__TASK DETAILS__:
Identify every line in the data below that contains the word "האשה" and copy each of those lines.

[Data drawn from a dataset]

§

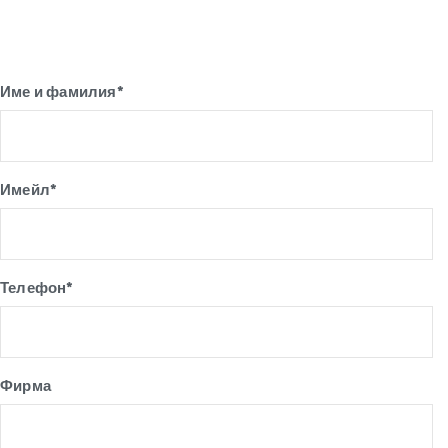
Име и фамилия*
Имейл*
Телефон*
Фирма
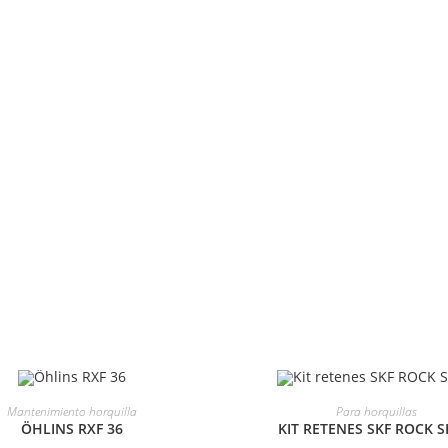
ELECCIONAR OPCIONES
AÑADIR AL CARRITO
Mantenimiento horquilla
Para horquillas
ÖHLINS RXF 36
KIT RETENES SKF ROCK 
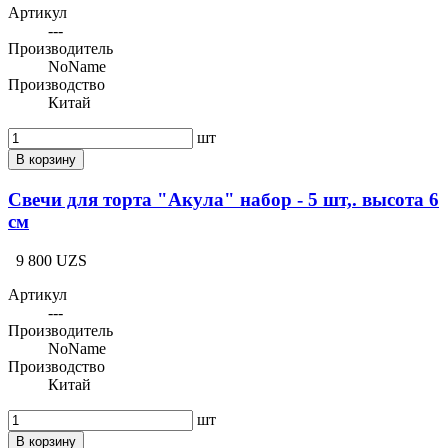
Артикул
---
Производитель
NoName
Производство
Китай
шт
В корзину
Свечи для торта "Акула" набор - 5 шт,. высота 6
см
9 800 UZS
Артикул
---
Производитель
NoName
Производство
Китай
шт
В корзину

§

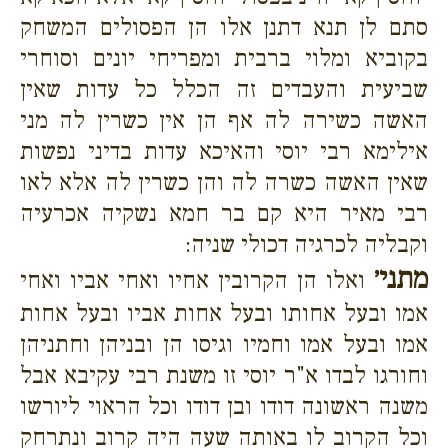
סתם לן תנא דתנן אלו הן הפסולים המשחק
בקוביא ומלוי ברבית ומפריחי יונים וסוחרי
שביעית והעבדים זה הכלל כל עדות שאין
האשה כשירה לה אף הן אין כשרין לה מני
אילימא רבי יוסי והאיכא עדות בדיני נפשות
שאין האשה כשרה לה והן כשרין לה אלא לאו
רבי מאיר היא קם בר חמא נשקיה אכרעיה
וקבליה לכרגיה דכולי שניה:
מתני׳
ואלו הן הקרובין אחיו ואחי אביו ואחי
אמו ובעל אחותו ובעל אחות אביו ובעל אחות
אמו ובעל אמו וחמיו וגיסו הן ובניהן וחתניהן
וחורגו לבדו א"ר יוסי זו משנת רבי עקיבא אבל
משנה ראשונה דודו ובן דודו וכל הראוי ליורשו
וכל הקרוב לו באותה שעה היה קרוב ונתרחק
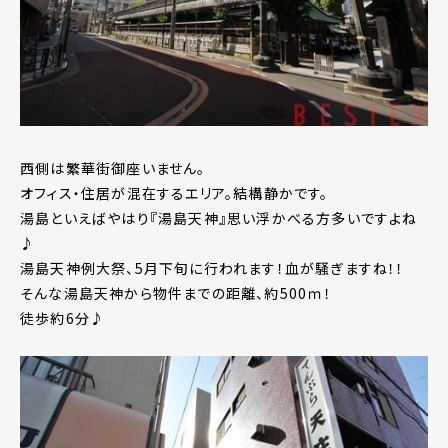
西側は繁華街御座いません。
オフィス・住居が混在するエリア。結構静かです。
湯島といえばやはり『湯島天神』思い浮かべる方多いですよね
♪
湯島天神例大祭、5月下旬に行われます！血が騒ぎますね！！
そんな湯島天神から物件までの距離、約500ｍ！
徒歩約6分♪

§

__WRITTEN SOLUTION__:
האשה כשירה לה אף הן אין כשרין לה מני
שאין האשה כשרה לה והן כשרין לה אלא לאו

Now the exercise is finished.